Vous êtes parti marcher six semaines dans les Balkans, presque sur un coup de tête. Pouvez-vous nous expliquer dans quelles circonstances et pourquoi vous décidez de partir là-bas ?

En mars 2021, j'ai terminé mon stage de fin d'études d'ingénieur et je me suis posé des questions sur ce que je voulais faire de ma vie. D'un côté j'ai l'ingénierie, de l'autre le monitorat de ski et je me rends de plus en plus compte que je me sens bien dehors. J'ai retardé ces choix en me lançant dans un nouveau projet que j'ai décidé à peine trois semaines à l'avance. Je suis parti en bus dans les Balkans, motivé par la curiosité et un besoin de dépasser les préjugés liés à ces pays qui ont une histoire récente forte. 

Avec un sac à dos de moins de 4 kg… Pourquoi ce dépouillement ?

J'ai marché trois mois au Népal avec un sac de 15 kg et j'ai vu les freins que ça engendrait. J'ai testé ensuite la marche ultra légère dans les Pyrénées, avec un sac de 4, 5 kg, et ça s'est très bien passé. C'est plus confortable, tu es plus agile, tu peux faire plus de dénivelé et de kilomètres à fatigue équivalente. Mais par-dessus tout, ce que j'apprécie, c'est que tu dépends de très peu de choses, c'est super grisant. J'ai le sentiment de beaucoup moins déléguer ma vie aux objets, d'être plus attentif à ce qui m'arrive et d'être plus actif. Tout n'est pas acquis, ça garde l'esprit en éveil. 

Partir seul, c'est un choix ?

Oui et non. Personne ne pouvait venir avec moi sur un temps si long. Mais partir seul présente de nombreux avantages selon moi. Il y a un moment où tu t'intègres plus facilement à la nature. Cela t'oblige aussi à aller voir les autres si tu as besoin d'aide ou de conseils. À l'inverse, les locaux sont plus curieux, ils viennent beaucoup plus facilement vers toi. Cela facilite les interactions. Et quand tu es seul et qu'il y a des choix à faire, tu es obligé de te remettre en question. C'est hyper instructif.

Qu'est-ce qui a été le plus difficile ?

Le terrain et l'orientation. Le terrain car sur environ 30% du parcours tu es hors sentier, il n'y a rien et c'est très chaotique. Tu as toujours les pieds tordus dans tous les sens. C'est usant physiquement et mentalement. J'ai eu de grosses douleurs et une corne qui s'est formée et qui a disparu six mois après la fin de la randonnée ! L'orientation est aussi compliquée, c'est impossible sans trace GPX et GPS. Même avec une trace GPX, il faut sans arrêt être concentré pour garder le cap quand il n'y a pas de sentiers.
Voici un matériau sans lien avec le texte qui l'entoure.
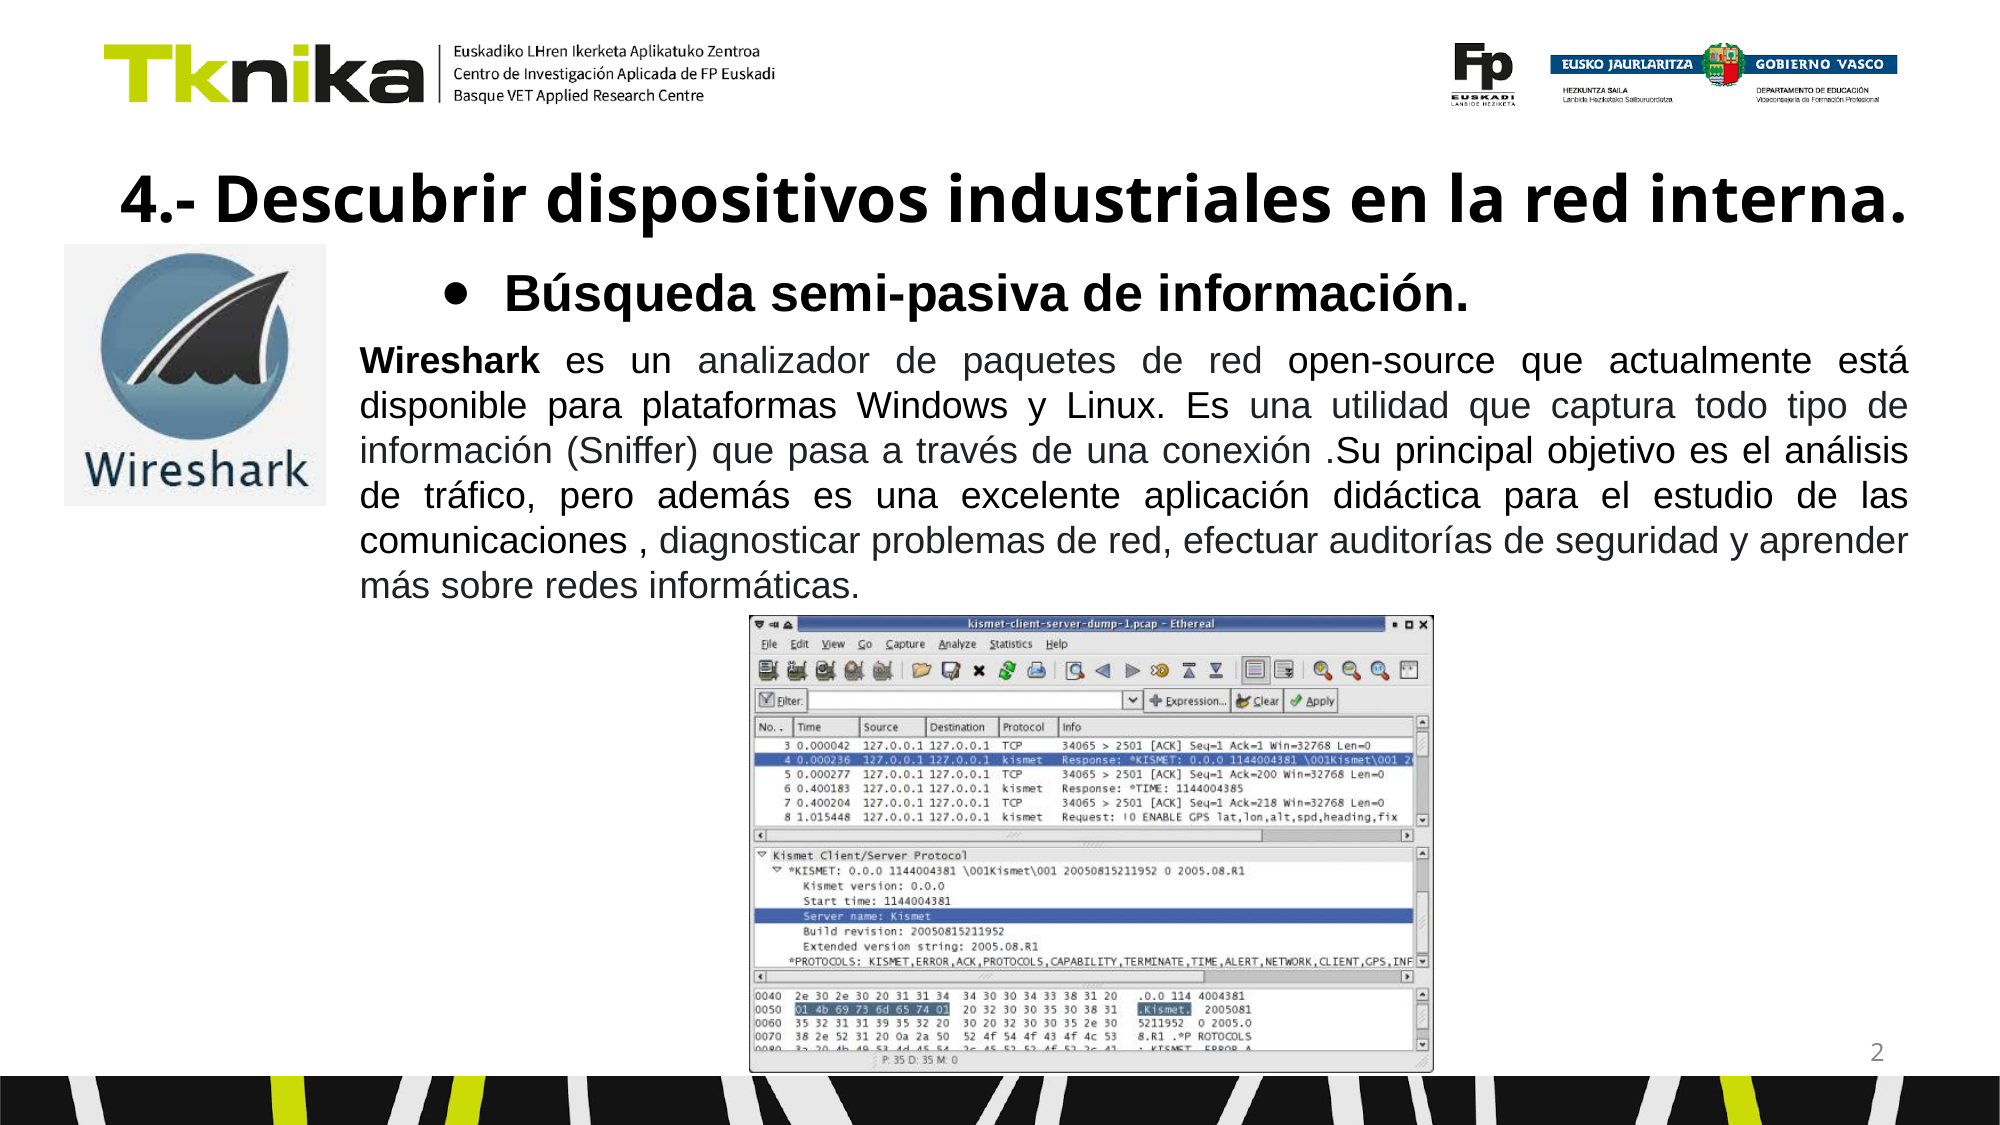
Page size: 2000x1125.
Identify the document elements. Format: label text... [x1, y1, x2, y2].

title 4.- Descubrir dispositivos industriales en la red interna. [39, 149, 1990, 245]
picture [0, 1076, 2000, 1125]
picture [749, 615, 1434, 1073]
picture [63, 243, 327, 507]
picture [102, 42, 1898, 106]
slide_number ‹#› [1433, 1023, 1900, 1084]
text_box Búsqueda semi-pasiva de información. [414, 244, 1550, 320]
text_box Wireshark es un analizador de paquetes de red open-source que actualmente está disponible para plataformas Windows y Linux. Es una utilidad que captura todo tipo de información (Sniffer) que pasa a través de una conexión .Su principal objetivo es el análisis de tráfico, pero además es una excelente aplicación didáctica para el estudio de las comunicaciones , diagnosticar problemas de red, efectuar auditorías de seguridad y aprender más sobre redes informáticas. [344, 320, 1924, 621]
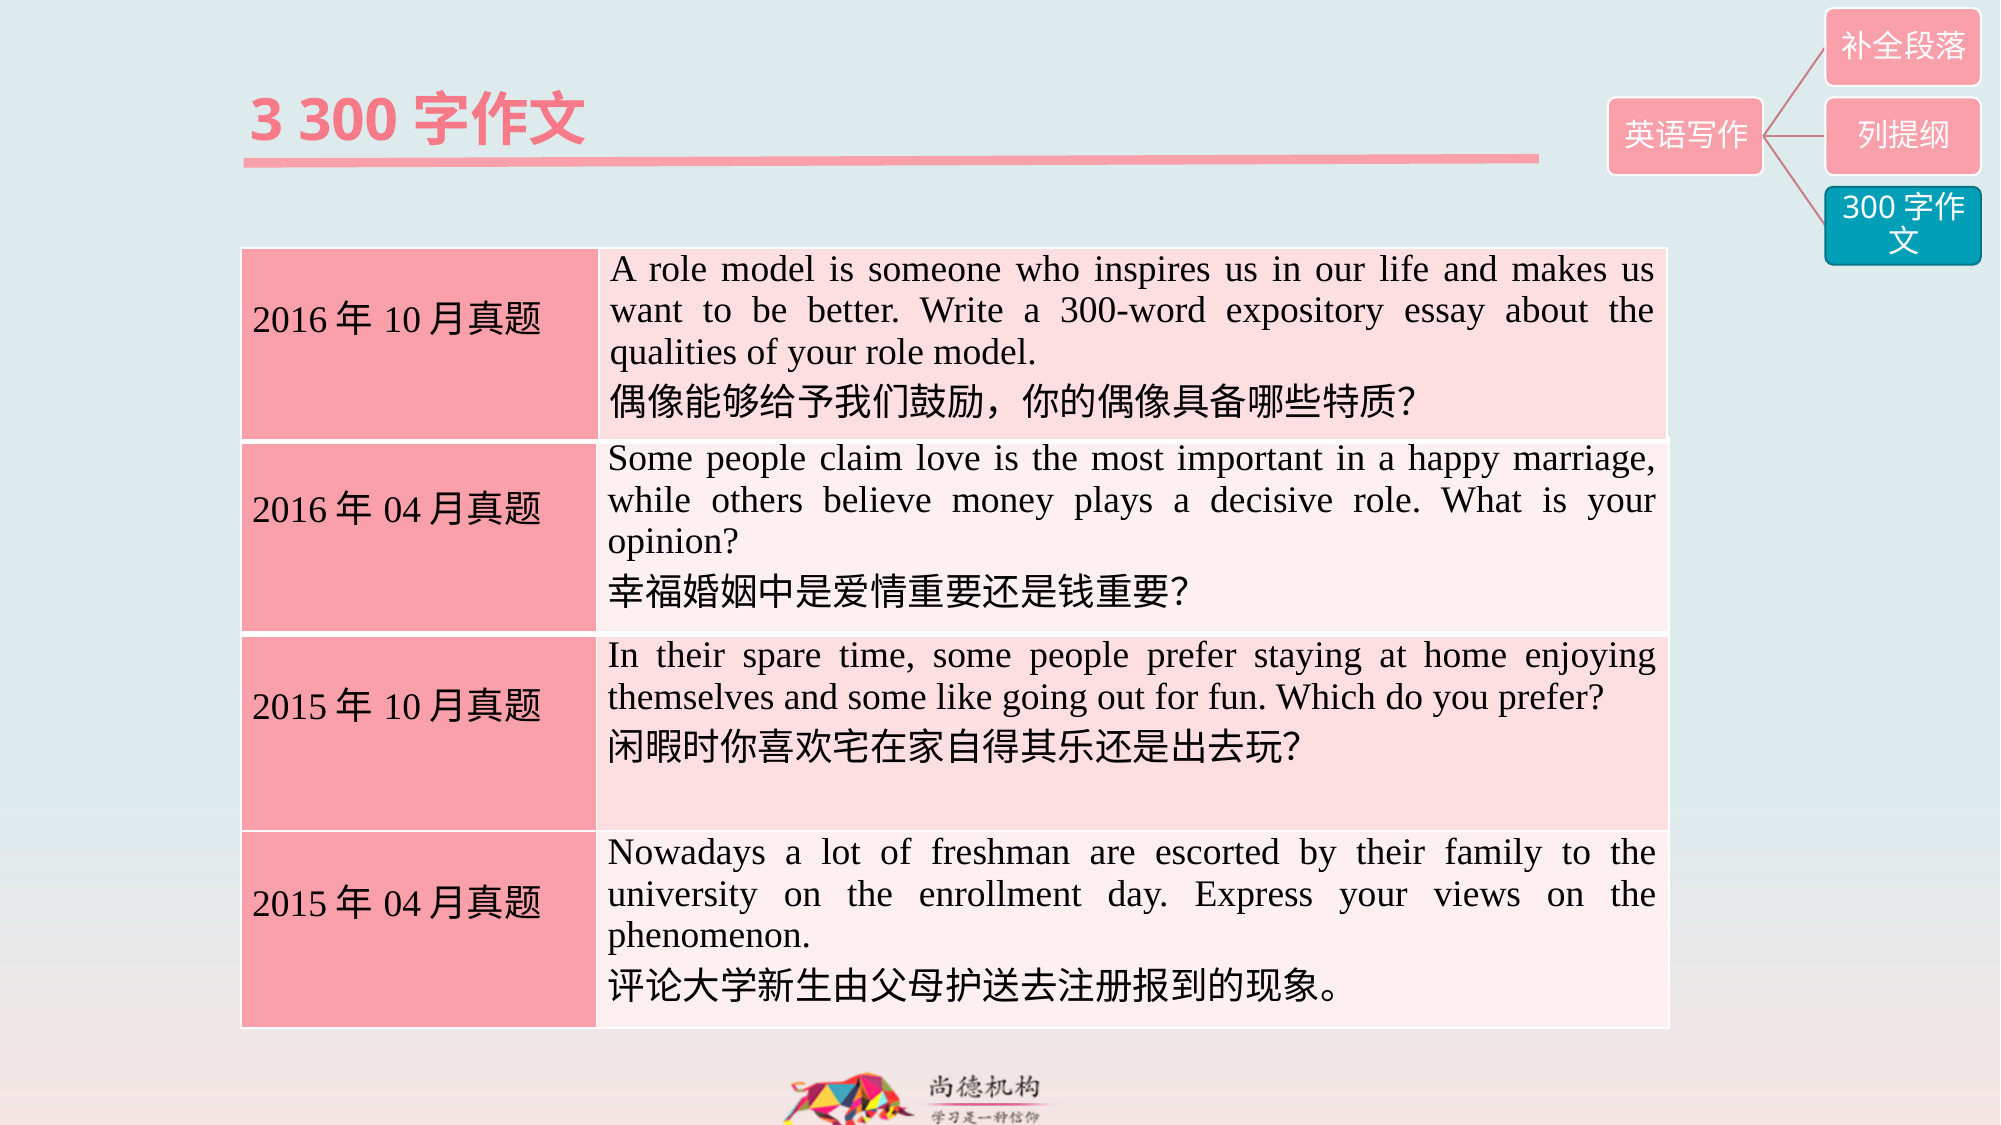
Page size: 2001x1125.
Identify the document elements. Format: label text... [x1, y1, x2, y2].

table_cell Nowadays a lot of freshman are escorted by their family to the university on the enrollment day. Express your views on the phenomenon. 评论大学新生由父母护送去注册报到的现象。 [597, 832, 1668, 1027]
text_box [243, 158, 1488, 163]
text_box 3 300字作文 [235, 75, 1488, 160]
table_cell 2015年04月真题 [242, 832, 596, 1027]
table_header Some people claim love is the most important in a happy marriage, while others believe money plays a decisive role. What is your opinion? 幸福婚姻中是爱情重要还是钱重要？ [597, 444, 1668, 631]
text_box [1488, 7, 2000, 265]
picture [775, 1065, 1225, 1125]
table_header 2016年04月真题 [242, 444, 596, 631]
table_header 2016年10月真题 [242, 249, 598, 439]
table_cell 2015年10月真题 [242, 637, 596, 830]
table_cell In their spare time, some people prefer staying at home enjoying themselves and some like going out for fun. Which do you prefer? 闲暇时你喜欢宅在家自得其乐还是出去玩？ [597, 637, 1668, 830]
table_header A role model is someone who inspires us in our life and makes us want to be better. Write a 300-word expository essay about the qualities of your role model. 偶像能够给予我们鼓励，你的偶像具备哪些特质？ [600, 249, 1666, 439]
Vous n'avez pas eu peur des ours et des zones minées ?

Si ! Une fois, je pensais évoluer en terrain piégé. J'avais perdu la trace du sentier et j'imaginais me trouver dans une zone avec des mines. Je marchais le plus possible sur les pierres en pensant les éviter. Après j'ai traversé de vraies zones minées et j'ai vu qu'elles étaient bien balisées avec des panneaux à tête de mort. Sinon en forêt il y a la peur de l'ours. On sait qu'il ne faut pas le surprendre alors on marche en faisant du bruit, en chantant ou en tapant sur les bâtons. J'ai pu observer un ours de loin, pendant 10 minutes, sans le surprendre. C'était un instant très fort.
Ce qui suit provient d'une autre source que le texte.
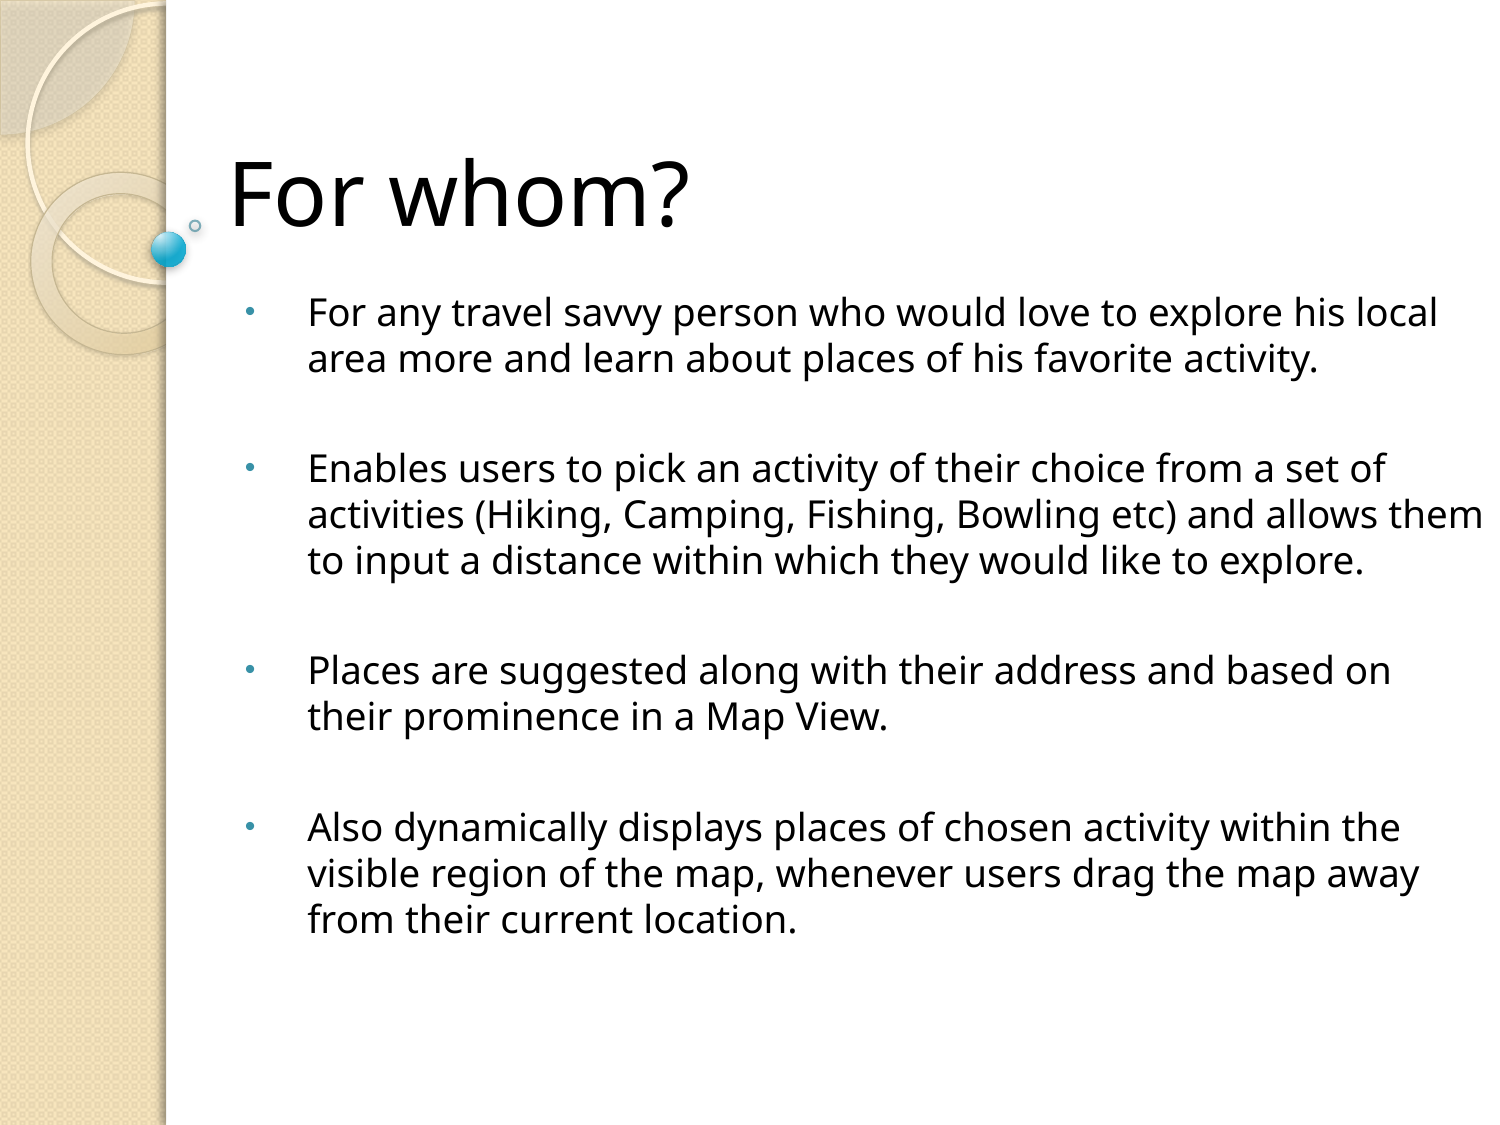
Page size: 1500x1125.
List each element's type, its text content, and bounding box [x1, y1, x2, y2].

subtitle For any travel savvy person who would love to explore his local area more and learn about places of his favorite activity. Enables users to pick an activity of their choice from a set of activities (Hiking, Camping, Fishing, Bowling etc) and allows them to input a distance within which they would like to explore. Places are suggested along with their address and based on their prominence in a Map View. Also dynamically displays places of chosen activity within the visible region of the map, whenever users drag the map away from their current location. [225, 287, 1500, 1038]
title For whom? [212, 87, 1225, 252]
Les habitants ont l'air de vous avoir réservé un accueil chaleureux...

Oui, je partais seul pour la première fois dans un pays étranger. Ça a provoqué beaucoup de rencontres. Les gens sont venus vers moi spontanément, ils m'invitaient à manger, à boire le rakia, l'alcool des Balkans, à toute heure de la journée. 
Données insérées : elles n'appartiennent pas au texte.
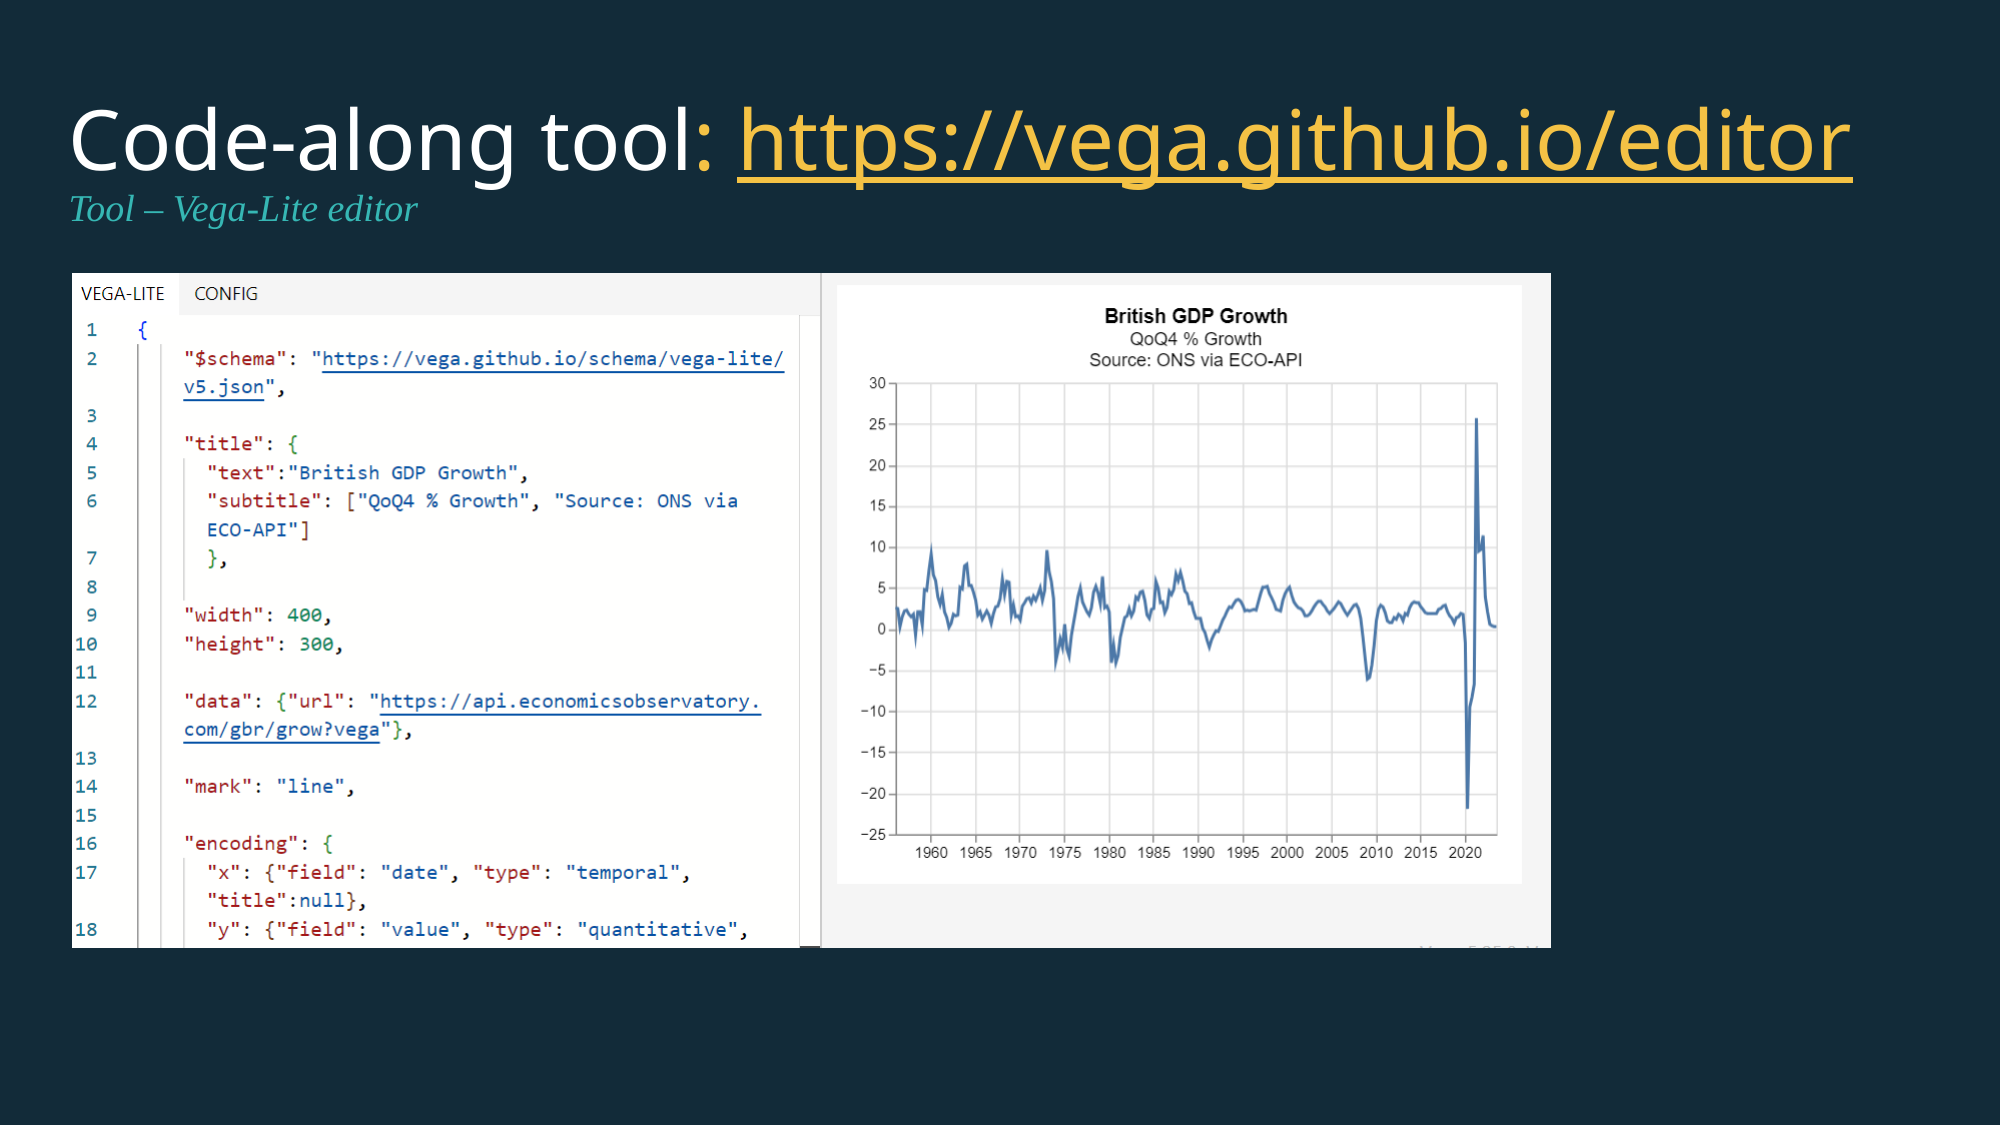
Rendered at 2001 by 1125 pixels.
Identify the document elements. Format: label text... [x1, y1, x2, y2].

picture [72, 273, 1551, 948]
text_box Code-along tool: https://vega.github.io/editor Tool – Vega-Lite editor [53, 55, 1892, 274]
Quel enseignement tirez-vous de cette longue marche ?

Il faut éviter de vouloir tout contrôler pour laisser place à l'imprévu, à la rencontre, à tes envies qui émergent pendant la marche. Et qu'il faut garder en tête que tout voyage a un retour, sinon tu tombes trop de haut. 

Rencontres Ciné montagne du 8 au 12 novembre au Palais des Sports. Le film Sur le fil des Balkans est projeté le jeudi 10 novembre


Le périple de Jérémy

Depuis la Croatie jusqu'à l'Albanie à travers la Bosnie, le Monténégro, le Kosovo et la Macédoine du Nord (Alpes dinariques). 39 jours de marche / 1 300 km / 59 000 m D+


Carte d'identité

26 ans. Habitant de la métropole grenobloise, ingénieur.

Première aventure en 2018 : traversée intégrale de l'Himalaya népalais avec 4 amis. En 2020, traversée des Pyrénées en solo avec un sac de 4 kg.